Below are records that contain pictures; transcribe the text exactly and omit the pictures.

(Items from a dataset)
+ + +

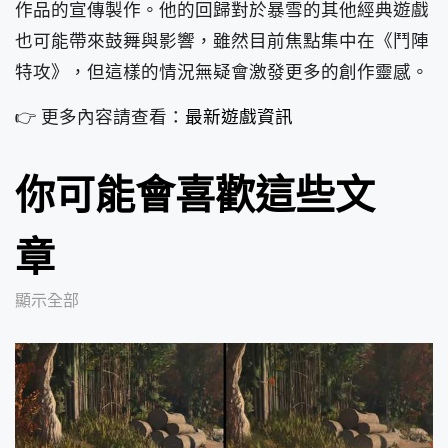
作品的宣傳製作。他的回歸對於暴雪的其他經典遊戲
也可能帶來鼓舞與影響，雖然目前焦點集中在《鬥陣
特攻》，但這樣的情況無疑會激發更多的創作靈感。
👉 更多內容請查看：
最新遊戲資訊
你可能會喜歡這些文
章
顯示全部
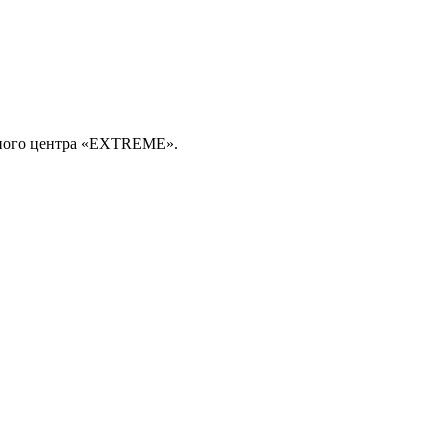
чного центра «EXTREME».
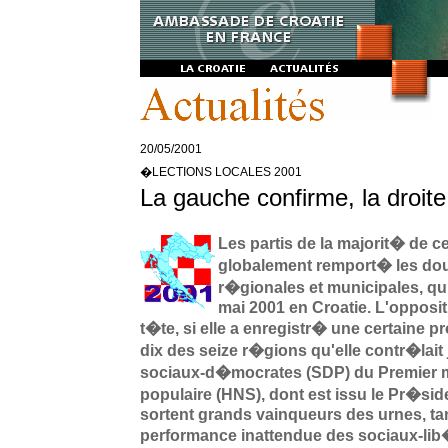
20/05/2001
�LECTIONS LOCALES 2001
La gauche confirme, la droit
Les partis de la majorit� de 
globalement remport� les dou
r�gionales et municipales, qu
mai 2001 en Croatie. L'opposit
t�te, si elle a enregistr� une certaine 
dix des seize r�gions qu'elle contr�lai
sociaux-d�mocrates (SDP) du Premier min
populaire (HNS), dont est issu le Pr�si
sortent grands vainqueurs des urnes, tan
performance inattendue des sociaux-li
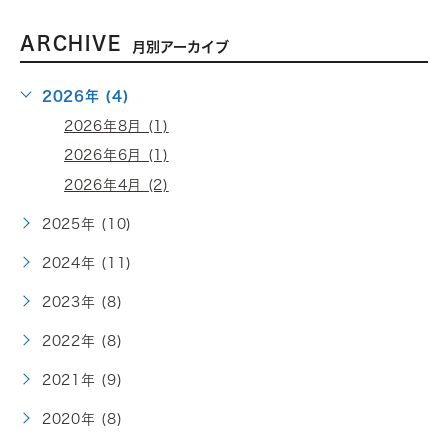
ARCHIVE
月別アーカイブ
2026年 (4)
2026年8月 (1)
2026年6月 (1)
2026年4月 (2)
2025年 (10)
2024年 (11)
2023年 (8)
2022年 (8)
2021年 (9)
2020年 (8)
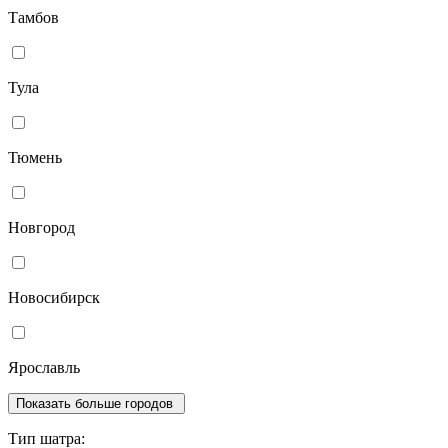
Тамбов
Тула
Тюмень
Новгород
Новосибирск
Ярославль
Показать больше городов
Тип шатра:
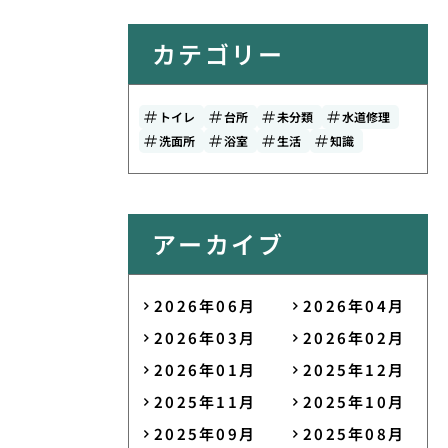
カテゴリー
トイレ
台所
未分類
水道修理
洗面所
浴室
生活
知識
アーカイブ
2026年06月
2026年04月
2026年03月
2026年02月
2026年01月
2025年12月
2025年11月
2025年10月
2025年09月
2025年08月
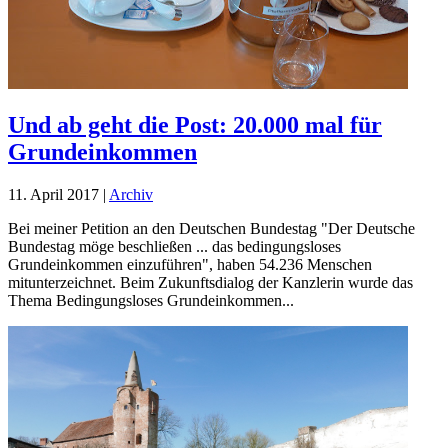
Und ab geht die Post: 20.000 mal für
Grundeinkommen
11. April 2017
|
Archiv
Bei meiner Petition an den Deutschen Bundestag "Der Deutsche
Bundestag möge beschließen ... das bedingungsloses
Grundeinkommen einzuführen", haben 54.236 Menschen
mitunterzeichnet. Beim Zukunftsdialog der Kanzlerin wurde das
Thema Bedingungsloses Grundeinkommen...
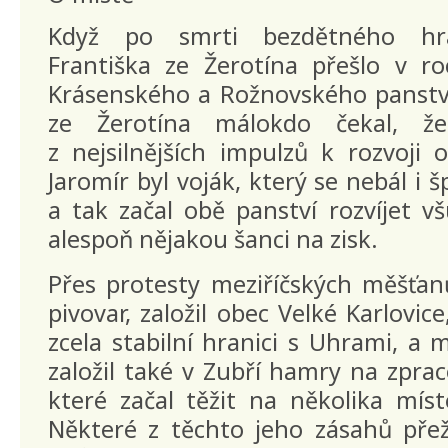
Když po smrti bezdětného hra
Františka ze Žerotína přešlo v ro
Krásenského a Rožnovského panství
ze Žerotína málokdo čekal, ž
z nejsilnějších impulzů k rozvoji 
Jaromír byl voják, který se nebál i
a tak začal obě panství rozvíjet v
alespoň nějakou šanci na zisk.
Přes protesty meziříčských měšťan
pivovar, založil obec Velké Karlovic
zcela stabilní hranici s Uhrami, a
založil také v Zubří hamry na zprac
které začal těžit na několika mís
Některé z těchto jeho zásahů přež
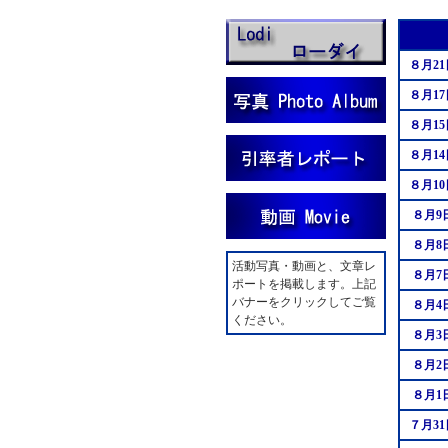
８月21
８月17
８月15
８月14
８月10
８月9
８月8
活動写真・動画と、文章レ
８月7
ポートを掲載します。上記
バナーをクリックしてご覧
８月4
ください。
８月3
８月2
８月1
７月31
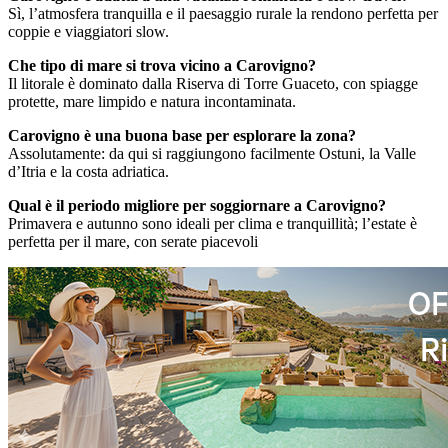
Sì, l’atmosfera tranquilla e il paesaggio rurale la rendono perfetta per
coppie e viaggiatori slow.
Che tipo di mare si trova vicino a Carovigno?
Il litorale è dominato dalla Riserva di Torre Guaceto, con spiagge
protette, mare limpido e natura incontaminata.
Carovigno è una buona base per esplorare la zona?
Assolutamente: da qui si raggiungono facilmente Ostuni, la Valle
d’Itria e la costa adriatica.
Qual è il periodo migliore per soggiornare a Carovigno?
Primavera e autunno sono ideali per clima e tranquillità; l’estate è
perfetta per il mare, con serate piacevoli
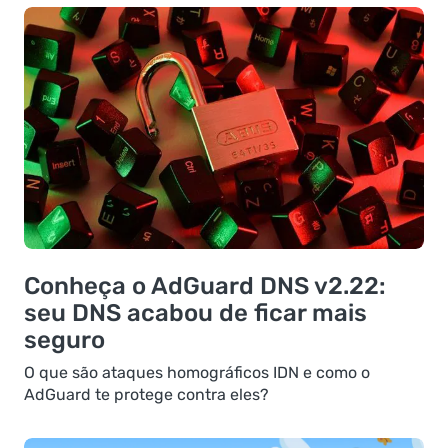
Conheça o AdGuard DNS v2.22:
seu DNS acabou de ficar mais
seguro
O que são ataques homográficos IDN e como o
AdGuard te protege contra eles?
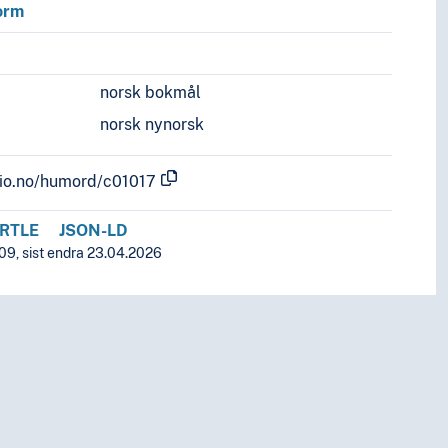
form
norsk bokmål
norsk nynorsk
.uio.no/humord/c01017
RTLE
JSON-LD
09, sist endra 23.04.2026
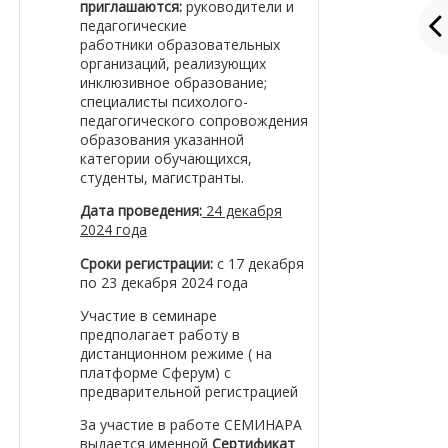
приглашаются:
руководители и
педагогические
работники
образовательных
организаций, реализующих
инклюзивное образование;
специалисты
психолого-
педагогического сопровождения
образования указанной
категории
обучающихся,
студенты, магистранты.
Дата проведения:
24 декабря
2024 года
Сроки регистрации:
с 17 декабря
по 23 декабря 2024 года
Участие в семинаре
предполагает работу в
дистанционном режиме ( на
платформе Сферум) с
предварительной регистрацией
За участие в работе СЕМИНАРА
выдается именной
Сертификат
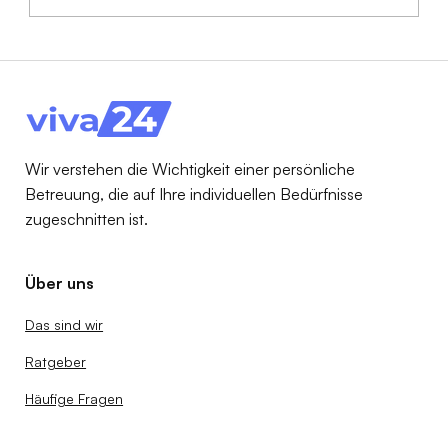
Pflegehilfsmittel 2025 zum Verbrauch
erklärt: Anspruch, Beispiele & Tipps für
Familien
Wir verstehen die Wichtigkeit einer persönliche
Betreuung, die auf Ihre individuellen Bedürfnisse
zugeschnitten ist.
Über uns
Das sind wir
Ratgeber
Häufige Fragen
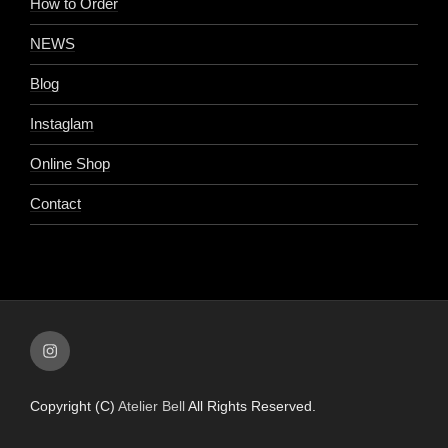
How to Order
NEWS
Blog
Instaglam
Online Shop
Contact
Instagram
Copyright (C)
Atelier Bell
All Rights Reserved.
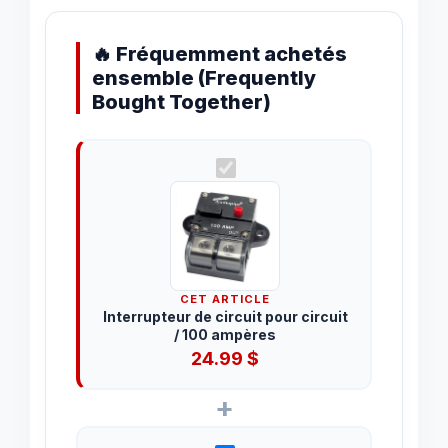
🔥 Fréquemment achetés
ensemble (Frequently
Bought Together)
CET ARTICLE
Interrupteur de circuit pour circuit
/ 100 ampères
24.99
$
+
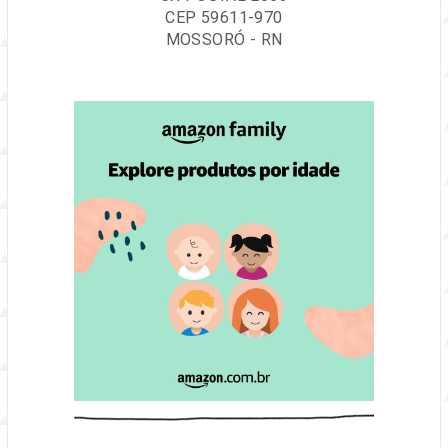
CEP 59611-970
MOSSORÓ - RN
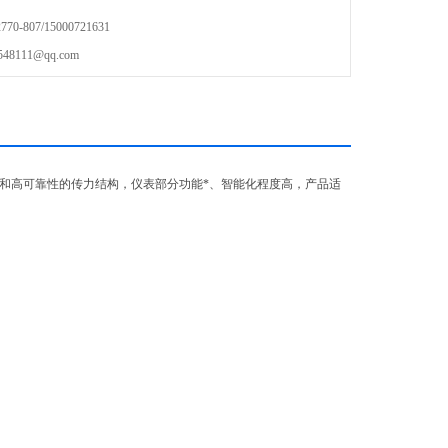
-807/15000721631
111@qq.com
)和高可靠性的传力结构，仪表部分功能*、智能化程度高，产品适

+ + +

Solution -
作品的宣傳製作。他的回歸對於暴雪的其他經典遊戲
也可能帶來鼓舞與影響，雖然目前焦點集中在《鬥陣
特攻》，但這樣的情況無疑會激發更多的創作靈感。
👉 更多內容請查看：
最新遊戲資訊
你可能會喜歡這些文
章
顯示全部
чного центра «EXTREME».
20/05/2001
�LECTIONS LOCALES 2001
La gauche confirme, la droit
Les partis de la majorit� de 
globalement remport� les dou
r�gionales et municipales, qu
mai 2001 en Croatie. L'opposit
t�te, si elle a enregistr� une certaine 
dix des seize r�gions qu'elle contr�lai
sociaux-d�mocrates (SDP) du Premier min
populaire (HNS), dont est issu le Pr�si
sortent grands vainqueurs des urnes, tan
performance inattendue des sociaux-li
ARCHIVE
月別アーカイブ
2026年 (4)
2026年8月 (1)
2026年6月 (1)
2026年4月 (2)
2025年 (10)
2024年 (11)
2023年 (8)
2022年 (8)
2021年 (9)
2020年 (8)
Тамбов
Тула
Тюмень
Новгород
Новосибирск
Ярославль
Показать больше городов
Тип шатра:
カテゴリー
トイレ
台所
未分類
水道修理
洗面所
浴室
生活
知識
アーカイブ
2026年06月
2026年04月
2026年03月
2026年02月
2026年01月
2025年12月
2025年11月
2025年10月
2025年09月
2025年08月
Und ab geht die Post: 20.000 mal für
Grundeinkommen
11. April 2017
|
Archiv
Bei meiner Petition an den Deutschen Bundestag "Der Deutsche
Bundestag möge beschließen ... das bedingungsloses
Grundeinkommen einzuführen", haben 54.236 Menschen
mitunterzeichnet. Beim Zukunftsdialog der Kanzlerin wurde das
Thema Bedingungsloses Grundeinkommen...
Když po smrti bezdětného hra
Františka ze Žerotína přešlo v ro
Krásenského a Rožnovského panství
ze Žerotína málokdo čekal, ž
z nejsilnějších impulzů k rozvoji 
Jaromír byl voják, který se nebál i
a tak začal obě panství rozvíjet v
alespoň nějakou šanci na zisk.
Přes protesty meziříčských měšťan
pivovar, založil obec Velké Karlovic
zcela stabilní hranici s Uhrami, a
založil také v Zubří hamry na zprac
které začal těžit na několika mís
Některé z těchto jeho zásahů přež
８月21
８月17
８月15
８月14
８月10
８月9
８月8
活動写真・動画と、文章レ
８月7
ポートを掲載します。上記
バナーをクリックしてご覧
８月4
ください。
８月3
８月2
８月1
７月31
Sì, l’atmosfera tranquilla e il paesaggio rurale la rendono perfetta per
coppie e viaggiatori slow.
Che tipo di mare si trova vicino a Carovigno?
Il litorale è dominato dalla Riserva di Torre Guaceto, con spiagge
protette, mare limpido e natura incontaminata.
Carovigno è una buona base per esplorare la zona?
Assolutamente: da qui si raggiungono facilmente Ostuni, la Valle
d’Itria e la costa adriatica.
Qual è il periodo migliore per soggiornare a Carovigno?
Primavera e autunno sono ideali per clima e tranquillità; l’estate è
perfetta per il mare, con serate piacevoli
Conheça o AdGuard DNS v2.22:
seu DNS acabou de ficar mais
seguro
O que são ataques homográficos IDN e como o
AdGuard te protege contra eles?
form
norsk bokmål
norsk nynorsk
.uio.no/humord/c01017
RTLE
JSON-LD
09, sist endra 23.04.2026
приглашаются:
руководители и
педагогические
работники
образовательных
организаций, реализующих
инклюзивное образование;
специалисты
психолого-
педагогического сопровождения
образования указанной
категории
обучающихся,
студенты, магистранты.
Дата проведения:
24 декабря
2024 года
Сроки регистрации:
с 17 декабря
по 23 декабря 2024 года
Участие в семинаре
предполагает работу в
дистанционном режиме ( на
платформе Сферум) с
предварительной регистрацией
За участие в работе СЕМИНАРА
выдается именной
Сертификат
Pflegehilfsmittel 2025 zum Verbrauch
erklärt: Anspruch, Beispiele & Tipps für
Familien
Wir verstehen die Wichtigkeit einer persönliche
Betreuung, die auf Ihre individuellen Bedürfnisse
zugeschnitten ist.
Über uns
Das sind wir
Ratgeber
Häufige Fragen
How to Order
NEWS
Blog
Instaglam
Online Shop
Contact
Instagram
Copyright (C)
Atelier Bell
All Rights Reserved.
🔥 Fréquemment achetés
ensemble (Frequently
Bought Together)
CET ARTICLE
Interrupteur de circuit pour circuit
/ 100 ampères
24.99
$
+
CEP 59611-970
MOSSORÓ - RN
-807/15000721631
111@qq.com
)和高可靠性的传力结构，仪表部分功能*、智能化程度高，产品适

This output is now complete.